We rolled these capabilities and many more into our DataOps Platform. Yes, you can build these functionalities in-house, but if you haven’t done so already, you are behind. The fastest way to get your data organization ready for the upcoming recession is to leverage a DataOps Platform that is already implemented and proven. Our DataOps customers have reduced error rates to virtually zero per year, slashed cycle time, and have greatly improved the ability of their data team to support users. One of our customers improved the productivity of their data analysts and data engineers by an order of magnitude. See the Celgene case study for more information.
Figure 2 : Productivity of data engineers and data analysts before and after implementing the DataKitchen DataOps Platform.

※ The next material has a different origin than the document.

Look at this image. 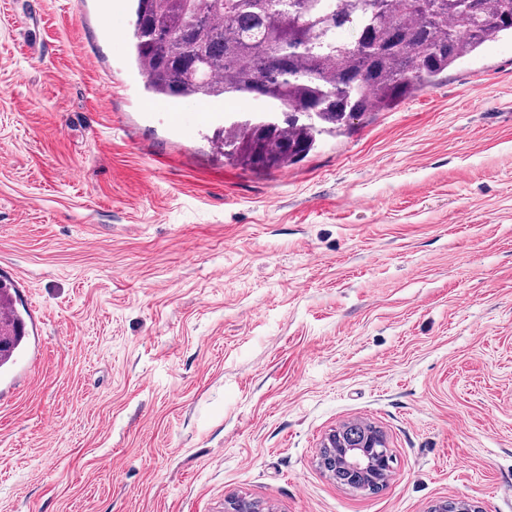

The DataKitchen Platform enables your data organization to:
- Deploy faster than the speed of business
- Orchestrate with the tools you love
- Reduce errors to virtually zero
- Collaborate across teams
- Foster Innovation with controlled environments
- Showcase your team’s performance
Differentiation Through Data
Research shows that a difficult economic environment can separate the leaders from the laggards. Data analytics and digital automation promise to be among the key ingredients that successful companies use to find opportunities to improve efficiency, productivity and growth. Data organizations need to prepare themselves for this remarkable moment in history by restructuring their own workflow processes to rapidly deliver high-quality analytics that address the enterprise’s strategic goals.